• [PROBLEM REQUIREMENTS]
Reproduce the lines starting with the line containing "catalogue / barcode: US 3209409" and continuing through the line containing "name author: (Sw.) P.M. Peterson & Y. Herrera", switching "scientific name" to "taxon name" and leaving everything else unchanged.

________________________

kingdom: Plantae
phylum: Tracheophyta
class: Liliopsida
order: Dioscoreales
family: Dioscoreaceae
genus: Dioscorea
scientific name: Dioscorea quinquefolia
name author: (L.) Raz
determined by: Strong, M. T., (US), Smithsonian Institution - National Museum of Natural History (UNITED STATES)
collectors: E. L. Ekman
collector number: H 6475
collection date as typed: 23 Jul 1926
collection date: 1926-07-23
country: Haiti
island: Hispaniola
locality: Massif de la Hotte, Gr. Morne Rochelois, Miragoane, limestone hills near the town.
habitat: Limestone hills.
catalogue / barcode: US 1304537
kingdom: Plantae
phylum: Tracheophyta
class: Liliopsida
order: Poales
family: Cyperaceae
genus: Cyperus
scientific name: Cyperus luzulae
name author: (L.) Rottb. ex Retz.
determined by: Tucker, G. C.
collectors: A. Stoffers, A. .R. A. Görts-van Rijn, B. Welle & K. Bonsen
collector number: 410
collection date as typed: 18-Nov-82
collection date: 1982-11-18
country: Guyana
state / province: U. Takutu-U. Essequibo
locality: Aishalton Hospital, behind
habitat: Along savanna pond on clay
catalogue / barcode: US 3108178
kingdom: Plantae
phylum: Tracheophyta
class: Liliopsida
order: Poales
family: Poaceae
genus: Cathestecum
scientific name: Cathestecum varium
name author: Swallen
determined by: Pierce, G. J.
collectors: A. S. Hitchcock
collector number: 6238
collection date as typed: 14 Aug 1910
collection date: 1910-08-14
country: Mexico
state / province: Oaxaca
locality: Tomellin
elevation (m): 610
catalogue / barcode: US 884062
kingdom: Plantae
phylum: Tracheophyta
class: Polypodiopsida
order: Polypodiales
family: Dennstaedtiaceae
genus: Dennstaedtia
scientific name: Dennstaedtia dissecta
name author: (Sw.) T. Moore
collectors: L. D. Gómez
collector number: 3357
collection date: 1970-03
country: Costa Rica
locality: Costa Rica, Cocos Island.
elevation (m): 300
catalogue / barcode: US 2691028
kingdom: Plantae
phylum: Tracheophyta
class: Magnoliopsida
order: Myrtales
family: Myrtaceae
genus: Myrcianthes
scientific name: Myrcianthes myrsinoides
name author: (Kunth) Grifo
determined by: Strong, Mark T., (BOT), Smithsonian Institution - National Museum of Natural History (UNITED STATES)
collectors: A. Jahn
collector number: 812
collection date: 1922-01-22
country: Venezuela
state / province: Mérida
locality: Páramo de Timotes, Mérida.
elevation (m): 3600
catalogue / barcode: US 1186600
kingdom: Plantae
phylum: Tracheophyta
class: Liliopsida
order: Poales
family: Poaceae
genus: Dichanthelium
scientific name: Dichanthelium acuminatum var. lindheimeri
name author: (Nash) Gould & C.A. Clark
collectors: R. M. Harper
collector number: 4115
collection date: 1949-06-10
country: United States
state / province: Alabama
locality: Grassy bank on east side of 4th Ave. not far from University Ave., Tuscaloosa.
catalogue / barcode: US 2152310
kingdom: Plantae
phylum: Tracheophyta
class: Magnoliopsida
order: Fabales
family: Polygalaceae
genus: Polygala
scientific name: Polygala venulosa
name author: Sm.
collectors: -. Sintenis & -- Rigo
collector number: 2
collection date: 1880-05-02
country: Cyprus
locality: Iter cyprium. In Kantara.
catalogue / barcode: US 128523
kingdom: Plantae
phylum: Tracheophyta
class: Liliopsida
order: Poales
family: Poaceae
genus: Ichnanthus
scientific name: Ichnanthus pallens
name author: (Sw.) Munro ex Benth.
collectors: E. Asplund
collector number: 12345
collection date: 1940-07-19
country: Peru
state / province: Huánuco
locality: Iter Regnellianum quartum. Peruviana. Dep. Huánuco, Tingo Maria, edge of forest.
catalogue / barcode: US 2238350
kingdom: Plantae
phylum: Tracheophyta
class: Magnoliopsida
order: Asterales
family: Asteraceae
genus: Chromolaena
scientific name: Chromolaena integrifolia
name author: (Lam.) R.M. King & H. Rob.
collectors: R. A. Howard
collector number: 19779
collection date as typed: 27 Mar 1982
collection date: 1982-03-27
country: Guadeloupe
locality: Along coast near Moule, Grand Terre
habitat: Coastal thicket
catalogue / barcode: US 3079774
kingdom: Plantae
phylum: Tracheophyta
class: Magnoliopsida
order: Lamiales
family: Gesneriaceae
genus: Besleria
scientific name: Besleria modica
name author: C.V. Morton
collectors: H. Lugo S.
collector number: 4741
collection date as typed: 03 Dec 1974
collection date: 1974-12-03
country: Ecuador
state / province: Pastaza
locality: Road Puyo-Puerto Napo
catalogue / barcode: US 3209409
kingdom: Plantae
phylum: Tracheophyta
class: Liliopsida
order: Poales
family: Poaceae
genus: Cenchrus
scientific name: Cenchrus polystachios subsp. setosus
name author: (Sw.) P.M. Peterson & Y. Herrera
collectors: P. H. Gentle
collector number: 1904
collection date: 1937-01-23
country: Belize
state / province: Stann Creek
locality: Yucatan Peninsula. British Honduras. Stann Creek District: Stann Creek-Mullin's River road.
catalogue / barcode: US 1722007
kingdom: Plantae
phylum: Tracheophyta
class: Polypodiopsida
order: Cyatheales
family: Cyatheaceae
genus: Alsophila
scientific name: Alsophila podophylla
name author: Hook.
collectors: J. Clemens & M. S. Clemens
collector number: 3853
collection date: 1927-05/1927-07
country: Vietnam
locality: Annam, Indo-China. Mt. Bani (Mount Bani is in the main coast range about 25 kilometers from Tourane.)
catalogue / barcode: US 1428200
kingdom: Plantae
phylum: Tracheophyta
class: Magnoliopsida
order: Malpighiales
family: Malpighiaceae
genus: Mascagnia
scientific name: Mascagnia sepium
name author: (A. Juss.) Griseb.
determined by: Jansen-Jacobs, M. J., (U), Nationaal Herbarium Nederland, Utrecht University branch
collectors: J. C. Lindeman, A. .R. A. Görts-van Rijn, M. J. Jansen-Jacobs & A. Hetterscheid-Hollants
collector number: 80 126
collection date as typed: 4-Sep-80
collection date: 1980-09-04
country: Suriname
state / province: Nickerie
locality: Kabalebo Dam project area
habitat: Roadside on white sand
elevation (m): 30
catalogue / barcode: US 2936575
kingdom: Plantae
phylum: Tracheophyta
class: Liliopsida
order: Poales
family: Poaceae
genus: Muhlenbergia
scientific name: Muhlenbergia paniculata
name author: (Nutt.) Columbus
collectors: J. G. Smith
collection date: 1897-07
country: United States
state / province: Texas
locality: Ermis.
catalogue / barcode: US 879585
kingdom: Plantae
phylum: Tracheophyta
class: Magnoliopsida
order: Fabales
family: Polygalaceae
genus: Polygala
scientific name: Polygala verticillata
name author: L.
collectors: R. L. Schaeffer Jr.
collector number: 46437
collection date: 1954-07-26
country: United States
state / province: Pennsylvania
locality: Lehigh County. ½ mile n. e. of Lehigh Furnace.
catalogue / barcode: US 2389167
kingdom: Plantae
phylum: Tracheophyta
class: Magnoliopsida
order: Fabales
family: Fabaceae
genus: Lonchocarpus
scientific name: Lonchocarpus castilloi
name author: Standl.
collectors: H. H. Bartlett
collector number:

________________________

• [CORRECT RESULT]
catalogue / barcode: US 3209409
kingdom: Plantae
phylum: Tracheophyta
class: Liliopsida
order: Poales
family: Poaceae
genus: Cenchrus
taxon name: Cenchrus polystachios subsp. setosus
name author: (Sw.) P.M. Peterson & Y. Herrera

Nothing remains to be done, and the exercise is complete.